===== The input =====

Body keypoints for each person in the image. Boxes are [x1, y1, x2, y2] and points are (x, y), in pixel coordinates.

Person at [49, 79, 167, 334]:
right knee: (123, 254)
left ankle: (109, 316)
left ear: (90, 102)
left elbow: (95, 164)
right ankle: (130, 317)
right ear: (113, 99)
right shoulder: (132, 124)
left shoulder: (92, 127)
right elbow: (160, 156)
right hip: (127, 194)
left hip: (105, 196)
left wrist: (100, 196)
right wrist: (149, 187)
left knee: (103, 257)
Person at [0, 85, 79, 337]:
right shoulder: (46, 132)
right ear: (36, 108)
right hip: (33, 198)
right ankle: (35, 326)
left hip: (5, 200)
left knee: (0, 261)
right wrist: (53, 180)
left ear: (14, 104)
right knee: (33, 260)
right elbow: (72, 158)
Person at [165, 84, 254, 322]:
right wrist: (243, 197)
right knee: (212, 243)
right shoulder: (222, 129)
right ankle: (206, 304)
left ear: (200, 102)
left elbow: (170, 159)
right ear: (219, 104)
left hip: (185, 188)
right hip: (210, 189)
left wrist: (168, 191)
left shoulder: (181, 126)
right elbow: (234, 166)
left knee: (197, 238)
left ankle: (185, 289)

=====
===== The input =====

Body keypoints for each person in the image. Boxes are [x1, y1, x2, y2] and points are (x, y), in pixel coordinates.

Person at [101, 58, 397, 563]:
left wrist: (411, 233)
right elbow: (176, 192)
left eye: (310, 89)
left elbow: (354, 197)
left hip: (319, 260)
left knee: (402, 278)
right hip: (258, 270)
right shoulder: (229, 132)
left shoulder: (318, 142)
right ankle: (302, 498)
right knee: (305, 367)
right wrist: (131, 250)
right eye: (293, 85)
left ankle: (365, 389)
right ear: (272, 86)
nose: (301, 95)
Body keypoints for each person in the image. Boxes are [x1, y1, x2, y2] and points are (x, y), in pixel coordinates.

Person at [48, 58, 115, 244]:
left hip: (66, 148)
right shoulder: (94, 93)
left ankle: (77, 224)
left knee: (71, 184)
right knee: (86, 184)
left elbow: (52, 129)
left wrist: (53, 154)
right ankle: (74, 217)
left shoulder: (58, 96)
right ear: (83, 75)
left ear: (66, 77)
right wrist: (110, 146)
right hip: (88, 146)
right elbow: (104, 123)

=====

» **What is being asked**: Keeping every character as it is, restate the lines above that run from the line with "right shoulder: (222, 129)" through the line with "left ankle: (185, 289)", both included, and nothing else.

» **Written solution**:
right shoulder: (222, 129)
right ankle: (206, 304)
left ear: (200, 102)
left elbow: (170, 159)
right ear: (219, 104)
left hip: (185, 188)
right hip: (210, 189)
left wrist: (168, 191)
left shoulder: (181, 126)
right elbow: (234, 166)
left knee: (197, 238)
left ankle: (185, 289)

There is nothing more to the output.